### Passage to read ###

On the Beach
I went to kindergarten in 1956. Up until the early 1960s, we were required to practice “duck and cover drills.” These drills required us to jump out of our seats then squat in fetal positions beneath our desks, which we were told was how we could survive nuclear attacks launched by the Soviet Union. Whether these measures would have been the least bit efficacious in a real attack, I don’t know; but their purpose was to amplify our general anxiety about the Soviets during the Cold War. It worked. We were all pretty anxious. The drills stopped in the early sixties, right after what’s now called the Cuban missile crisis — when the US and the USSR had a nuclear stand-off that was thankfully settled by Kennedy and Khrushchev putting their dicks back in their pants and acting like they’d recovered their common sense and common decency.
I was a precocious reader. In 1959, I discovered a novel in the local library at St. James, Missouri, written by Nevil Shute, called On the Beach. Published in 1957, around the time that the first intercontinental ballistic missiles came on line, the book is about the world stumbling into a nuclear war, whereupon the radioactive fallout begins migrating through various climes, killing all life in its wake. The protagonists, by the end, face a choice between suicide and dying of radiation sickness. Needless to say, as a lad of around eight, iirc, this was a perfectly terrifying read. To make things worse, whatever I’d missed as a juvenile reader was clarified in a film based on the novel that came out that same year.

### Excerpted data ###

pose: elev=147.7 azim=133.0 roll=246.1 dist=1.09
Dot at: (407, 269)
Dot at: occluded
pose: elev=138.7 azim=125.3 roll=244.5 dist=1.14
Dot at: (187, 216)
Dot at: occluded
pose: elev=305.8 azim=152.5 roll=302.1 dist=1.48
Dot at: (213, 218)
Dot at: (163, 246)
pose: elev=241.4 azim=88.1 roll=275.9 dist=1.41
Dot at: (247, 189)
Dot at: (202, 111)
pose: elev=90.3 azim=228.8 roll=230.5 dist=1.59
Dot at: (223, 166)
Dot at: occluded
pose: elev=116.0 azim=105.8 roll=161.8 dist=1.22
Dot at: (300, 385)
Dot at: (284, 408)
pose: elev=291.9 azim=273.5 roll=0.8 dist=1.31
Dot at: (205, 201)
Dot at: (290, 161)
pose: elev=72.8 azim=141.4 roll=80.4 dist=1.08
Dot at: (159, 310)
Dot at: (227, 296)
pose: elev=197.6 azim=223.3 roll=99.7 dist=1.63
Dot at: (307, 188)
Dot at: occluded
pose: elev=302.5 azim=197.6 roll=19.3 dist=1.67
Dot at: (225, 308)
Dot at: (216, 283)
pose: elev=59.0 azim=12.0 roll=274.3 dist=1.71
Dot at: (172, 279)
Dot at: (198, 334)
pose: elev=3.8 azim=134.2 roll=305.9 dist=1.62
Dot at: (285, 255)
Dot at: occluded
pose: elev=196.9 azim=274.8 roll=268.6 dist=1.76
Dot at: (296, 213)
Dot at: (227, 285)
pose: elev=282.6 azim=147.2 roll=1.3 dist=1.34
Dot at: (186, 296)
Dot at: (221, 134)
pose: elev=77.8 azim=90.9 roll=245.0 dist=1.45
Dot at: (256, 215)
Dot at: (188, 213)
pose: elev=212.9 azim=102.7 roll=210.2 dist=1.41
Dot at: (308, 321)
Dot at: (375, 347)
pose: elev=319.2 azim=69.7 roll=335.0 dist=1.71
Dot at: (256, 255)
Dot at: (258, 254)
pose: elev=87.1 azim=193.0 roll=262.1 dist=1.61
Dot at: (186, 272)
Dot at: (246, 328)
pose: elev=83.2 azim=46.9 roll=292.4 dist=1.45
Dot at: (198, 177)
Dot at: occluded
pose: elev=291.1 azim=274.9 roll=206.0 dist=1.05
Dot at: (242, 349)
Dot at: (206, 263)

###

■ What you need to do ■
Edit the stretch of the essay from "I was a precocious" through "that same year.", changing "precocious" to "voracious". The lines above bear no relation to the essay.

■ Response to the task ■
I was a voracious reader. In 1959, I discovered a novel in the local library at St. James, Missouri, written by Nevil Shute, called On the Beach. Published in 1957, around the time that the first intercontinental ballistic missiles came on line, the book is about the world stumbling into a nuclear war, whereupon the radioactive fallout begins migrating through various climes, killing all life in its wake. The protagonists, by the end, face a choice between suicide and dying of radiation sickness. Needless to say, as a lad of around eight, iirc, this was a perfectly terrifying read. To make things worse, whatever I’d missed as a juvenile reader was clarified in a film based on the novel that came out that same year.